Bounding box prediction data:

• • •

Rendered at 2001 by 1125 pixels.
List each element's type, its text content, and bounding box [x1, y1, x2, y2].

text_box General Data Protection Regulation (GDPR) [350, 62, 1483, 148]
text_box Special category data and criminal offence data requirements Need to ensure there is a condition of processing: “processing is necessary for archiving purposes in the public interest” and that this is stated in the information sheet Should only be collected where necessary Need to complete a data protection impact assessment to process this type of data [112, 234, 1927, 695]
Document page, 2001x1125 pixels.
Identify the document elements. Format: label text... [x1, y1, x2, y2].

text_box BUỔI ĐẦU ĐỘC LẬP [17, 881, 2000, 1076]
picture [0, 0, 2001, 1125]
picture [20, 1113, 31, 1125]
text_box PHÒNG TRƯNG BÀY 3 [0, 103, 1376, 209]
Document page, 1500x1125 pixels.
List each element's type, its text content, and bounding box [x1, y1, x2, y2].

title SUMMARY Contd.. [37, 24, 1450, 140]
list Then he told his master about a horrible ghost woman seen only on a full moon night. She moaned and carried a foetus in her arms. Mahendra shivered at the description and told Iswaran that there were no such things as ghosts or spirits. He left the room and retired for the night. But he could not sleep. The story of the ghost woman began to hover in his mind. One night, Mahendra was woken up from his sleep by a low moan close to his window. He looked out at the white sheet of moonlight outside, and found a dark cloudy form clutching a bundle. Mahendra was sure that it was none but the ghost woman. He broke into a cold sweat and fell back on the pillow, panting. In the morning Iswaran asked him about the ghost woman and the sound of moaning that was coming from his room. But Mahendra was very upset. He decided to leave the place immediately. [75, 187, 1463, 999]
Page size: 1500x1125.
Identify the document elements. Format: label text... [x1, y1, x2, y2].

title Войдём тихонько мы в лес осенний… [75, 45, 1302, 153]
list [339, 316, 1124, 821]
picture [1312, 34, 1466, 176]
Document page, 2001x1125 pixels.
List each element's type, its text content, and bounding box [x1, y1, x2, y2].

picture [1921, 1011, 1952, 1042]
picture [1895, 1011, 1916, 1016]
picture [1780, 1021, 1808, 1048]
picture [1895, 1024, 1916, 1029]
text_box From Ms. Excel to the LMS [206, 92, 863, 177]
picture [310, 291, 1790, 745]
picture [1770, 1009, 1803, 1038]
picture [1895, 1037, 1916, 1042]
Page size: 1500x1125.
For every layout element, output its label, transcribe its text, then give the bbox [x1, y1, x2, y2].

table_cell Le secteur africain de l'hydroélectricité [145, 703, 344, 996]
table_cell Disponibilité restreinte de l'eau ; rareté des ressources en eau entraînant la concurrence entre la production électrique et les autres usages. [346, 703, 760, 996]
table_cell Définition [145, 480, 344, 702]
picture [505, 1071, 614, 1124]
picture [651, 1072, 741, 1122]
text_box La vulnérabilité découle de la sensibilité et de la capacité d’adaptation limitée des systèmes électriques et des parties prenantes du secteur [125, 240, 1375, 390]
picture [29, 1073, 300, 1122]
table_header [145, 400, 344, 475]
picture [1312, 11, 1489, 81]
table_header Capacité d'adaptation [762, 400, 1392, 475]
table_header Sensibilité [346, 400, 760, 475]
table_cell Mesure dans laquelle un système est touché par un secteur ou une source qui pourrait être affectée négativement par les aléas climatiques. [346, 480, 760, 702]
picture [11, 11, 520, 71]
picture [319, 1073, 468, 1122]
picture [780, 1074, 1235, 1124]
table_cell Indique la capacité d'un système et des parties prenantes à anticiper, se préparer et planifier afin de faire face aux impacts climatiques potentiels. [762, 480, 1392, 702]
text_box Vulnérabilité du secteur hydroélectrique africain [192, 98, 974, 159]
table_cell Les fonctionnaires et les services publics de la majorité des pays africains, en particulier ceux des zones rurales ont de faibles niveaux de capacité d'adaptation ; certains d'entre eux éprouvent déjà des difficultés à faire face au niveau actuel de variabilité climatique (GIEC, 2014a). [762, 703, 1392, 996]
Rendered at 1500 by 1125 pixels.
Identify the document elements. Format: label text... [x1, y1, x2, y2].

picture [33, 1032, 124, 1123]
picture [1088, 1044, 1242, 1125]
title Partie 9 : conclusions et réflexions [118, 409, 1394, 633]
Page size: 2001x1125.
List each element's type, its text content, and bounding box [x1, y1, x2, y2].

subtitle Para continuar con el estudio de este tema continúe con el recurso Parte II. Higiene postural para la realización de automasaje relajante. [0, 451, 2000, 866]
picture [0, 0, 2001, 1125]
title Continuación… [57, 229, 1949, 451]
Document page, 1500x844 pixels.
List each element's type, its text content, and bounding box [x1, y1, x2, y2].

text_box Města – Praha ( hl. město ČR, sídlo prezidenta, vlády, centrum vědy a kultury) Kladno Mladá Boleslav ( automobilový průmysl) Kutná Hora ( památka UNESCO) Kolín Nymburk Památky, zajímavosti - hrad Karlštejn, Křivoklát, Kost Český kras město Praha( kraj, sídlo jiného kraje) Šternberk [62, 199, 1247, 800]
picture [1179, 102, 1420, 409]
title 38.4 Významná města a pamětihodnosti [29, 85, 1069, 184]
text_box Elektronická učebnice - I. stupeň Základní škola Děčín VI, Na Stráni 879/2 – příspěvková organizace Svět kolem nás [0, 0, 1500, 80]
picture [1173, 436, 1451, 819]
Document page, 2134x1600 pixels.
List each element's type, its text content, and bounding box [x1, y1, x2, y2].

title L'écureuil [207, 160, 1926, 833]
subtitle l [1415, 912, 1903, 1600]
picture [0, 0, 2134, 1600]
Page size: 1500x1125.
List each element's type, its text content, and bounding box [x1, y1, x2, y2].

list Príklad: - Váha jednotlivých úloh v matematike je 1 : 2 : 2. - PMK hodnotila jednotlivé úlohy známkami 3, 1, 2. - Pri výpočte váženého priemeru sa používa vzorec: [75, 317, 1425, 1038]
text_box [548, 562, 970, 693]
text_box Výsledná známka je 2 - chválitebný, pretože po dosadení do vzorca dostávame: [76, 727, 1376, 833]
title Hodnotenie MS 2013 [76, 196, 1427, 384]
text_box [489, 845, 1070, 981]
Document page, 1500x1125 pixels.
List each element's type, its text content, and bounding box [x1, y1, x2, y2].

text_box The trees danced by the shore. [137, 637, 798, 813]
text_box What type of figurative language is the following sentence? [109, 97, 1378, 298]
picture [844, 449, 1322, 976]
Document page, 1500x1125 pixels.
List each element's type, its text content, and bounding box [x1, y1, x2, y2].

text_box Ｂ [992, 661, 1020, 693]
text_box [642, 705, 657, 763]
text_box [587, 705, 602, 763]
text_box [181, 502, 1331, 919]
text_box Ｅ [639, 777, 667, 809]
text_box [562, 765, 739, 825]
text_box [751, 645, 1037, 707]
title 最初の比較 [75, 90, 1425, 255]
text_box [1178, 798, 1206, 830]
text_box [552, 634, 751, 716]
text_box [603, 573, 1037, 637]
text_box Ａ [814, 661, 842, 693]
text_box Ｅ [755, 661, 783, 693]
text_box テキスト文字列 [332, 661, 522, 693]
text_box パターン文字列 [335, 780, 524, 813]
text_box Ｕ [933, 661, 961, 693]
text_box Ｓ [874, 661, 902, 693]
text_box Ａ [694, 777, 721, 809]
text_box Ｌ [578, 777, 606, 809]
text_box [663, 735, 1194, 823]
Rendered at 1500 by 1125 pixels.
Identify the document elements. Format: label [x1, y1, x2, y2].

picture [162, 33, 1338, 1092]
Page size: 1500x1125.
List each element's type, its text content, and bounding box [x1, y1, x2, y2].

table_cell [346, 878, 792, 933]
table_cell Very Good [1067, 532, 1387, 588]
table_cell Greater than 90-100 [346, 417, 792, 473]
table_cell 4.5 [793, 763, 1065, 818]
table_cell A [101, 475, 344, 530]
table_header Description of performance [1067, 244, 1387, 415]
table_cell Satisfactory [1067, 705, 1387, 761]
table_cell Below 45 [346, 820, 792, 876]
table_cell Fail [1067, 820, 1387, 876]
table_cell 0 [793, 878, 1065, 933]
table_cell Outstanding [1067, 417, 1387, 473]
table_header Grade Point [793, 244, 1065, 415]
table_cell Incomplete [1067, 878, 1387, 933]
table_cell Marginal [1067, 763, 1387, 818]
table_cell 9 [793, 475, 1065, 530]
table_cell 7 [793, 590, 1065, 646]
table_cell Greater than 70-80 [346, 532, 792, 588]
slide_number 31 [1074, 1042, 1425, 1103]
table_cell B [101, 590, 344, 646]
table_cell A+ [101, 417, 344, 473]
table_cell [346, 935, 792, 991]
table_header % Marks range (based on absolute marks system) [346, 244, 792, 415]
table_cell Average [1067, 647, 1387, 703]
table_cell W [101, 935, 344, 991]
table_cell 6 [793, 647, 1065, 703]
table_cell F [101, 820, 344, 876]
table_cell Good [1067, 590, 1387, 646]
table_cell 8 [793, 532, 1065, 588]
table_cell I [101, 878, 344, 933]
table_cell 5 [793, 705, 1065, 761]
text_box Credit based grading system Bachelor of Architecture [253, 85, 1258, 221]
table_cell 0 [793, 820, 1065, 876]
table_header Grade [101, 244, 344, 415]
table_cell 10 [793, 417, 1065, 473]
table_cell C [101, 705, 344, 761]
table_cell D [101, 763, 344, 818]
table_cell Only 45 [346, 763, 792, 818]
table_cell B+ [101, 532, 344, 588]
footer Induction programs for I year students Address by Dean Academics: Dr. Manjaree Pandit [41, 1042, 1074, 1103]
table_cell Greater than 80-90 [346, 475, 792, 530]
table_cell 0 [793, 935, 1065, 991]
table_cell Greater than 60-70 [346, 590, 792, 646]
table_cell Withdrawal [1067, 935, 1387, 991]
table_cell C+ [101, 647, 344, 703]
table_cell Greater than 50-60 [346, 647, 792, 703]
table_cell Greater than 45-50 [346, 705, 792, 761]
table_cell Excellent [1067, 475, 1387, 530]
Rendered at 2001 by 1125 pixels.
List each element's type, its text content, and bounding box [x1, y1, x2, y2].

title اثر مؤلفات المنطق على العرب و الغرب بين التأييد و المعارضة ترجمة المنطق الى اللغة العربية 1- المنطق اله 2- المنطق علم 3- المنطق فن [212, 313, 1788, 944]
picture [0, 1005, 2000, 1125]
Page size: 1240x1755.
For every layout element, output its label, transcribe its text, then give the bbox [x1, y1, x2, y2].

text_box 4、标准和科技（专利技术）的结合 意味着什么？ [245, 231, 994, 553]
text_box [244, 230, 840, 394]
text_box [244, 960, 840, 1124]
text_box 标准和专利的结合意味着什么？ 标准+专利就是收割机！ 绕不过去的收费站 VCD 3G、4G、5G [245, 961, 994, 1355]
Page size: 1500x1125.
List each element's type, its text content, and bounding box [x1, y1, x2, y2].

• • •

(TASK): Of all the entries above, output exactly the lines between the one holding "Page size: 2001x1125." and the one holding "text_box [642, 705, 657, 763]", inclusive.

(YOUR SOLUTION):
Page size: 2001x1125.
List each element's type, its text content, and bounding box [x1, y1, x2, y2].

subtitle Para continuar con el estudio de este tema continúe con el recurso Parte II. Higiene postural para la realización de automasaje relajante. [0, 451, 2000, 866]
picture [0, 0, 2001, 1125]
title Continuación… [57, 229, 1949, 451]
Document page, 1500x844 pixels.
List each element's type, its text content, and bounding box [x1, y1, x2, y2].

text_box Města – Praha ( hl. město ČR, sídlo prezidenta, vlády, centrum vědy a kultury) Kladno Mladá Boleslav ( automobilový průmysl) Kutná Hora ( památka UNESCO) Kolín Nymburk Památky, zajímavosti - hrad Karlštejn, Křivoklát, Kost Český kras město Praha( kraj, sídlo jiného kraje) Šternberk [62, 199, 1247, 800]
picture [1179, 102, 1420, 409]
title 38.4 Významná města a pamětihodnosti [29, 85, 1069, 184]
text_box Elektronická učebnice - I. stupeň Základní škola Děčín VI, Na Stráni 879/2 – příspěvková organizace Svět kolem nás [0, 0, 1500, 80]
picture [1173, 436, 1451, 819]
Document page, 2134x1600 pixels.
List each element's type, its text content, and bounding box [x1, y1, x2, y2].

title L'écureuil [207, 160, 1926, 833]
subtitle l [1415, 912, 1903, 1600]
picture [0, 0, 2134, 1600]
Page size: 1500x1125.
List each element's type, its text content, and bounding box [x1, y1, x2, y2].

list Príklad: - Váha jednotlivých úloh v matematike je 1 : 2 : 2. - PMK hodnotila jednotlivé úlohy známkami 3, 1, 2. - Pri výpočte váženého priemeru sa používa vzorec: [75, 317, 1425, 1038]
text_box [548, 562, 970, 693]
text_box Výsledná známka je 2 - chválitebný, pretože po dosadení do vzorca dostávame: [76, 727, 1376, 833]
title Hodnotenie MS 2013 [76, 196, 1427, 384]
text_box [489, 845, 1070, 981]
Document page, 1500x1125 pixels.
List each element's type, its text content, and bounding box [x1, y1, x2, y2].

text_box The trees danced by the shore. [137, 637, 798, 813]
text_box What type of figurative language is the following sentence? [109, 97, 1378, 298]
picture [844, 449, 1322, 976]
Document page, 1500x1125 pixels.
List each element's type, its text content, and bounding box [x1, y1, x2, y2].

text_box Ｂ [992, 661, 1020, 693]
text_box [642, 705, 657, 763]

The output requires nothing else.